Some regents say this year’s statewide race is getting more press than it would have in the past.

“It seems like the regents race this year is really getting a lot of attention, and I think higher education has gotten more attention in the last few years,” said Sharkey, the Republican regent running for re-election in a heavily Republican district. “It’s an issue that even the presidential candidates talk about. It’s my perception from when I ran the first time six years ago that there’s a lot more public attention, public spotlight, being put on higher ed.”

Yet most experts agree the regents race is not taking top billing within the state, especially with the presidential election gobbling up attention.

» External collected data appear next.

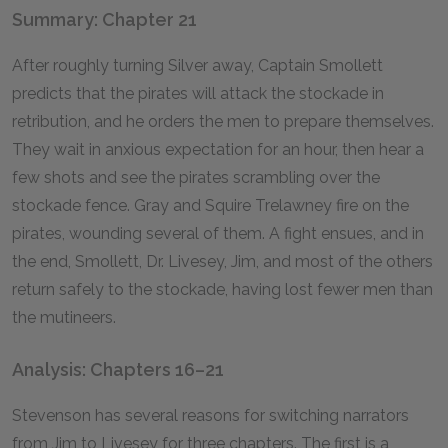
Summary: Chapter 21
After roughly turning Silver away, Captain Smollett
predicts that the pirates will attack the stockade in
retribution, and he orders the men to prepare themselves.
They wait in anxious expectation for an hour, then hear a
few shots and see the pirates scrambling over the
stockade fence. Gray and Squire Trelawney fire on the
pirates, wounding several of them. A fight ensues, and in
the end, Smollett, Dr. Livesey, Jim, and most of the others
return safely to the stockade, having lost fewer men than
the mutineers.
Analysis: Chapters 16–21
Stevenson has several reasons for switching narrators
from Jim to Livesey for three chapters. The first is a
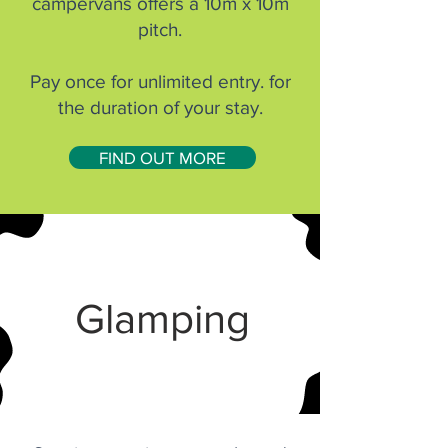
campervans offers a 10m x 10m
pitch.
Pay once for unlimited entry. for
the duration of your stay.
FIND OUT MORE
Glamping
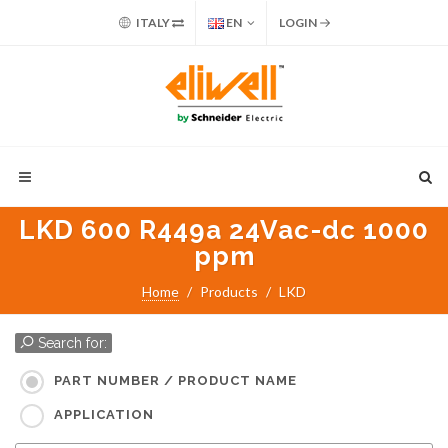
ITALY
EN
LOGIN
LKD 600 R449a 24Vac-dc 1000
ppm
Home
Products
LKD
Search for:
PART NUMBER / PRODUCT NAME
APPLICATION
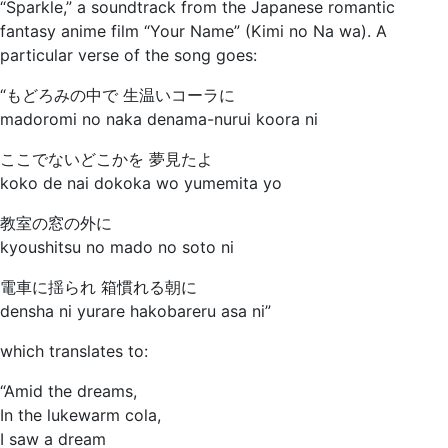
“Sparkle,” a soundtrack from the Japanese romantic
fantasy anime film “Your Name” (Kimi no Na wa). A
particular verse of the song goes:
“もどろみの中で 生温いコーラに
madoromi no naka denama-nurui koora ni
ここでないどこかを 夢見たよ
koko de nai dokoka wo yumemita yo
教室の窓の外に
kyoushitsu no mado no soto ni
電車に揺られ 箱慣れる朝に
densha ni yurare hakobareru asa ni”
which translates to:
“Amid the dreams,
In the lukewarm cola,
I saw a dream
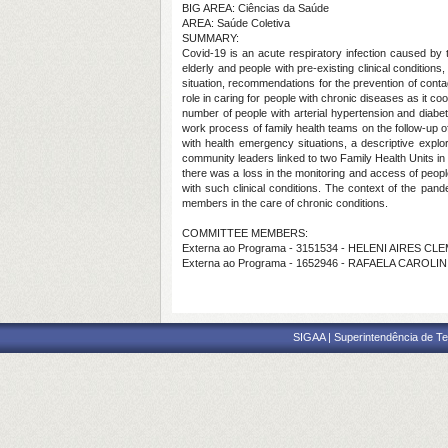
BIG AREA: Ciências da Saúde
AREA: Saúde Coletiva
SUMMARY:
Covid-19 is an acute respiratory infection caused by t
elderly and people with pre-existing clinical condition
situation, recommendations for the prevention of con
role in caring for people with chronic diseases as it 
number of people with arterial hypertension and diab
work process of family health teams on the follow-up of
with health emergency situations, a descriptive expl
community leaders linked to two Family Health Units in 
there was a loss in the monitoring and access of peopl
with such clinical conditions. The context of the pa
members in the care of chronic conditions.
COMMITTEE MEMBERS:
Externa ao Programa - 3151534 - HELENI AIRES CLE
Externa ao Programa - 1652946 - RAFAELA CAROLIN
SIGAA | Superintendência de Te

That would seem to indicate the race will go the way of the presidential election as voters cast their ballots based on political preference at the top of the ticket.

That’s often been the case in the past, said John Straayer, a political science professor at Colorado State University.

“The general picture I have is that … if there’s a CU regent race up in a presidential year with decent turnout, the odds tilt in the Democrats’ direction,” he said. “In down-ticket races they haven’t done well unless it happens to hit a presidential year.”

Yet it isn’t so simple. Many voters will cast their ballots in the presidential race but not bother to check off a regent candidate’s name.

Down-ballot regents underperform top-of-the-ticket candidates, said Stephen Ludwig, an at-large Democrat. When he ran in 2012, the number of votes cast for Barack Obama was 20.5 percent higher than the number cast for Ludwig. The number of votes for Mitt Romney was 15.5 percent higher than the number cast for Ludwig’s Republican opponent at the time.

It’s hard to generate interest in the campaign with current fund-raising limits in place, Ludwig said in an email.

“It is cost prohibitive to do a statewide campaign that would highlight the issues that could move the needle for people one way or another,” he said.

Businesses, federal political action committees, individuals and political committees are all limited to contributions of $200 per primary and $200 per general election for regents races. Political parties can donate nearly $16,000, and small donor committees can donate $4,850 over the course of the election cycle.

Madden had spent just $2,915 on the race and had cash on hand of $19,823 heading into the fall, the Coloradoan reported Sept. 7. Ganahl had spent $22,082.32 and had $12,144.42 on hand.